Latest revision as of 13:36, 16 August 2021

This information applies to British Columbia, Canada. Last reviewed for legal accuracy by the Law Students' Legal Advice Program on June 30, 2021.



A. Introduction[edit]

Complaints against licensed security guards can be filed with the Registrar of Security Programs Division, Ministry of Justice. Complaints can relate to the licensing of a security business or security employee, about the conduct or behaviour of a security employee, or about the use of equipment. Filing a complaint is free. Complaining against an unlicensed guard should be done directly to the employer. Most security guards in BC are now required to be licensed under the Security Services Act, SBC 2007, c 30 [SSA].

B. Filing the Complaint[edit]

Complaints must be made in writing within one year of the incident. Complaint forms can be obtained by contacting the Ministry or online.

Ministry of Justice - Policing and Security Branch, Security Programs Division

Online Website
Email: securitylicensing@gov.bc.ca
Address PO Box 9217 Stn Prov Govt
Victoria, BC V8W 9J1
Phone 1 (855) 587-0185
Fax: (250) 387-4454


Once a complaint has been filed, the Registrar will determine whether the matter is within its jurisdiction. If it is, then an investigator will be assigned. The complainant will be notified of the investigation by letter. Complaints can result in a warning notice, a violation ticket, or reconsideration of the officer’s licence status.

The Registrar may decide not to investigate a complaint if there has been more than one year of time between when the complaints knew about the facts and when the Registrar receives the complaint (SSA, s 34(2)(a)). Section 34(2) also enumerates other factors that may lead the Registrar to refuse to investigate a complaint.

Like police, licensed and unlicensed security guards can be sued civilly.

NOTE: The BC Court of Appeal recently reversed a human rights decision by the BC Supreme Court regarding alleged discriminatory conduct by security guards on the basis of social condition. The Vancouver Area Network of Drug Users (VANDU) filed a complaint to the BC Human Rights Tribunal against the Downtown Ambassadors, a program for private security guards hired by the Downtown Vancouver Business Improvement Association to patrol public spaces, alleging that the Ambassadors had engaged in a discriminatory program intended to remove members of the homeless population from public spaces in Downtown Vancouver. As social condition is not a protected ground under the BC Human Rights Code, VANDU presented statistical information to demonstrate that Indigenous persons and persons with disabilities are disproportionately represented in the homeless population and submitted that the Ambassadors’ actions were therefore discriminatory on the basis of race, colour, ancestry, and physical and mental disability, contrary to section 8 of the BC Human Rights Code.

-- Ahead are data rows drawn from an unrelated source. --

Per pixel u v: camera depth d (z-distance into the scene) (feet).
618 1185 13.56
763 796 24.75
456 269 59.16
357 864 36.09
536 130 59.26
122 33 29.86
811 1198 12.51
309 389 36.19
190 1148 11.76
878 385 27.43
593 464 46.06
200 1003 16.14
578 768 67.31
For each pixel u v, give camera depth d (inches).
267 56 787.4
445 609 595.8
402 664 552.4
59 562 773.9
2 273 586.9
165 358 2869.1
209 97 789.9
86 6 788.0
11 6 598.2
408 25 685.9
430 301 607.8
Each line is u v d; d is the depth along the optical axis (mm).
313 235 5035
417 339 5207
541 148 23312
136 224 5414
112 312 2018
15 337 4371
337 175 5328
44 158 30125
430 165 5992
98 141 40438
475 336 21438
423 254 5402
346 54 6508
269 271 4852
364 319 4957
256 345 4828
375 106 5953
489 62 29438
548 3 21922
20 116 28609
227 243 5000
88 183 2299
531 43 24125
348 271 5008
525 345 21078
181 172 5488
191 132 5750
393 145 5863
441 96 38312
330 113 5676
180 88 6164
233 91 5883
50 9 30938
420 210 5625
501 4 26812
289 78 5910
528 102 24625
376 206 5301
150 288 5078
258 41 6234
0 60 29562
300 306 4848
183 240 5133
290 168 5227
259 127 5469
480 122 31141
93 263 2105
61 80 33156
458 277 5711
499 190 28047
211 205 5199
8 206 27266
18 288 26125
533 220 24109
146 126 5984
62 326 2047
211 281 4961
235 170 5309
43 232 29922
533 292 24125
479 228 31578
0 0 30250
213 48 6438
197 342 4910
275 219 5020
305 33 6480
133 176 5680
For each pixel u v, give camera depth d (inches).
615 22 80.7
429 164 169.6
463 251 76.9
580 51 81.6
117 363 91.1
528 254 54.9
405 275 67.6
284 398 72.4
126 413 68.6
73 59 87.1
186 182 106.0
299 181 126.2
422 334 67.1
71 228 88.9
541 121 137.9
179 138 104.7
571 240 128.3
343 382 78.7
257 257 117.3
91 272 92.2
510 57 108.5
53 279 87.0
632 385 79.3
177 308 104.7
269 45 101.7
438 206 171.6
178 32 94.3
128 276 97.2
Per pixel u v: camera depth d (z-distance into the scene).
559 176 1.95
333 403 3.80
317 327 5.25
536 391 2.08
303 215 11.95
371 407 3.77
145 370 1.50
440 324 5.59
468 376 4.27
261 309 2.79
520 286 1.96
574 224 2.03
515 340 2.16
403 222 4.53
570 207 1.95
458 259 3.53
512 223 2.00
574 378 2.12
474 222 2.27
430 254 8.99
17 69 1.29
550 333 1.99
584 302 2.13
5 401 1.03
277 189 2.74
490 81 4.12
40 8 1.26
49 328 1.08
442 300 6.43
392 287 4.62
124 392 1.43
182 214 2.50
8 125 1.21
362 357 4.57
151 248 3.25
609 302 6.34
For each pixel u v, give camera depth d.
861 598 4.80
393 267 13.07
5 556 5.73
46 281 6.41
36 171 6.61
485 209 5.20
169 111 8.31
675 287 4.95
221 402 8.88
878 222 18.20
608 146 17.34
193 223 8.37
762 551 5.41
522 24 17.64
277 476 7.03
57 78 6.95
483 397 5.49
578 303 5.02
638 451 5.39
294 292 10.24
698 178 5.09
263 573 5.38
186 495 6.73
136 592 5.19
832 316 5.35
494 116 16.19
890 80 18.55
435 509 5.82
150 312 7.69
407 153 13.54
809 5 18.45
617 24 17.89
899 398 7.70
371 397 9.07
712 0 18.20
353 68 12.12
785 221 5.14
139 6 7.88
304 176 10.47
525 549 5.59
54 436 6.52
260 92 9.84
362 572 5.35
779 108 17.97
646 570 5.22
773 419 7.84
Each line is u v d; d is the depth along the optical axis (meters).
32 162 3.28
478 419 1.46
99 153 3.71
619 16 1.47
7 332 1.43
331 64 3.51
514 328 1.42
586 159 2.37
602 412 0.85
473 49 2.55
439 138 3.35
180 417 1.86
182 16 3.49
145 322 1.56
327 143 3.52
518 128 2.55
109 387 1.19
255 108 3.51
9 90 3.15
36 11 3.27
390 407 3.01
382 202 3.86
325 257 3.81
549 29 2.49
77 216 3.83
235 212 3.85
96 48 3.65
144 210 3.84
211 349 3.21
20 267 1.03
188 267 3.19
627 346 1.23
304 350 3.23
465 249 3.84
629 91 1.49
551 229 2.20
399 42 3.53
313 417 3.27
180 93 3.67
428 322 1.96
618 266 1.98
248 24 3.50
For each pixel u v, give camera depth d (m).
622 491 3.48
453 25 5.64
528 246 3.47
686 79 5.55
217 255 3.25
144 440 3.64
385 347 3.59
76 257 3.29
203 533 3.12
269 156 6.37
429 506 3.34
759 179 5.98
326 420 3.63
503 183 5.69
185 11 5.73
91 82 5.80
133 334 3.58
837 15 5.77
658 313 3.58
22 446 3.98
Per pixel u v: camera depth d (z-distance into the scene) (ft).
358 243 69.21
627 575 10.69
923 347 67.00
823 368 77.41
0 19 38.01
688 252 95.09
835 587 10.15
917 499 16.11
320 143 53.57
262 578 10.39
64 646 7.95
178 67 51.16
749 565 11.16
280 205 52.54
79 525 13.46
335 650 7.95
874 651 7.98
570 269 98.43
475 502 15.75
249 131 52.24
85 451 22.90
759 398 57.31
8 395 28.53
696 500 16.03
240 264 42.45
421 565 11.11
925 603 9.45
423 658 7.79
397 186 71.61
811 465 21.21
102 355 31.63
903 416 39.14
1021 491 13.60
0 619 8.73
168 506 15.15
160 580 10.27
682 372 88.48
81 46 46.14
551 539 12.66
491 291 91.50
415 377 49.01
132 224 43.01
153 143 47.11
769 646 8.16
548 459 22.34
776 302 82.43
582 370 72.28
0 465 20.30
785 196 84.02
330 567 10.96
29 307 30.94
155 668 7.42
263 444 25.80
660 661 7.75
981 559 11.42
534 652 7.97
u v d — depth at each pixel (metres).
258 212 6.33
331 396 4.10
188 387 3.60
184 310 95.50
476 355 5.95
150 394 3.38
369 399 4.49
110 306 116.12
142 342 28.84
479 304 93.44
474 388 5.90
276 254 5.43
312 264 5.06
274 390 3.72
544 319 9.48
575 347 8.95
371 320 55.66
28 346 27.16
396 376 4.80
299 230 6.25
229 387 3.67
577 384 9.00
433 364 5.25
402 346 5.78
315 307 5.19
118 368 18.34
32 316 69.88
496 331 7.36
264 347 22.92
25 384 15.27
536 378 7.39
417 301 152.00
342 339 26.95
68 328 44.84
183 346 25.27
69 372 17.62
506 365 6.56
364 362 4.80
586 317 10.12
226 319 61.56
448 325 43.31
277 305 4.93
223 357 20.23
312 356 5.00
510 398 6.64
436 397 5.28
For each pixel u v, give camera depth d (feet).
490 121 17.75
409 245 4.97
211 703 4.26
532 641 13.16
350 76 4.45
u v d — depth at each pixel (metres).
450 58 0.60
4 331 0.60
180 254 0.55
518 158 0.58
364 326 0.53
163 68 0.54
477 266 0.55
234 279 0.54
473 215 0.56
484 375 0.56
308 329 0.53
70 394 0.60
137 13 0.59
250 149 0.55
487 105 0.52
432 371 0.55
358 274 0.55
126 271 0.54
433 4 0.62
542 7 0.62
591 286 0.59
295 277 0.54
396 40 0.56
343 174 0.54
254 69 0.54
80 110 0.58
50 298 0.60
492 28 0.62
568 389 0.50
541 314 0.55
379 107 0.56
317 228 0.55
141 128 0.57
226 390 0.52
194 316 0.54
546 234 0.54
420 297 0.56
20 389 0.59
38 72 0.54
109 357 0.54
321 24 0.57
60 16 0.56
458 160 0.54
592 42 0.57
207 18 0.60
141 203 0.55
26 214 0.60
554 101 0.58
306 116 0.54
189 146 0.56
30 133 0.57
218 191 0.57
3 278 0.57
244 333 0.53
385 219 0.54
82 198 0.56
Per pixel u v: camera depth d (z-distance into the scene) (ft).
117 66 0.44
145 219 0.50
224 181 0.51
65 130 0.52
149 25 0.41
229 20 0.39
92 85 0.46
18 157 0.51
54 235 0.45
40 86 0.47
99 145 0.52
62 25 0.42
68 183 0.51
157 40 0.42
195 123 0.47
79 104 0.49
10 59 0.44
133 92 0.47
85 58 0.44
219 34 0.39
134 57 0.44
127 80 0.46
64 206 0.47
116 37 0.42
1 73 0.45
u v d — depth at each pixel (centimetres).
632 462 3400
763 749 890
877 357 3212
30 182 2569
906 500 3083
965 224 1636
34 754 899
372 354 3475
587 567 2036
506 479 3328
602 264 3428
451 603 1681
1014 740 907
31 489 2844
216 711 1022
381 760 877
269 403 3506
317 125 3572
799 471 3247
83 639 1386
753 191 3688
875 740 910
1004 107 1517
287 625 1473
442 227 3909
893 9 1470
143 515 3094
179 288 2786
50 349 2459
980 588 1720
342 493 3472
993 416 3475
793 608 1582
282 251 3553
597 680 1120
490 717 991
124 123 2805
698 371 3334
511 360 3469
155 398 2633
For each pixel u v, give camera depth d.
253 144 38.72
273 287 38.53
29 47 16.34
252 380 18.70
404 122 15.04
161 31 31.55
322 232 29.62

NOTE: In Vancouver Area Network of Drug Users v. British Columbia Human Rights Tribunal, 2018 BCCA 132, rev'g 2016 BCSC 534, the BC Court of Appeal restored the BC Human Rights Tribunal’s initial dismissal of VANDU’s claim, finding that the statistical correlation provided by VANDU was insufficient to establish a causal link between membership in a protected group under the BC Human Rights Code (namely Indigenous persons and persons with disabilities) and the adverse treatment by the Downtown Ambassadors against the homeless population. The Court of Appeal’s decision reversed the previous decision of the BC Supreme Court, which had quashed the Tribunal’s dismissal on the grounds that the Tribunal had used too high a standard in finding a human rights violation, and that the statistical information presented by VANDU was sufficient to show discrimination on the prohibited grounds of race and disability.

BC’s Office of the Human Rights Commissioner published a report in May 2020 on adding social condition as an enumerated ground. Please see the report for further information: https://bchumanrights.ca/publications/social-condition/.

NOTE: Individuals should be cautioned that this complaint process may not achieve satisfactory results. The Security Programs Division is limited in its ability to successfully review the conduct of security guards, both because of statutory limitations to its powers and budget constraints.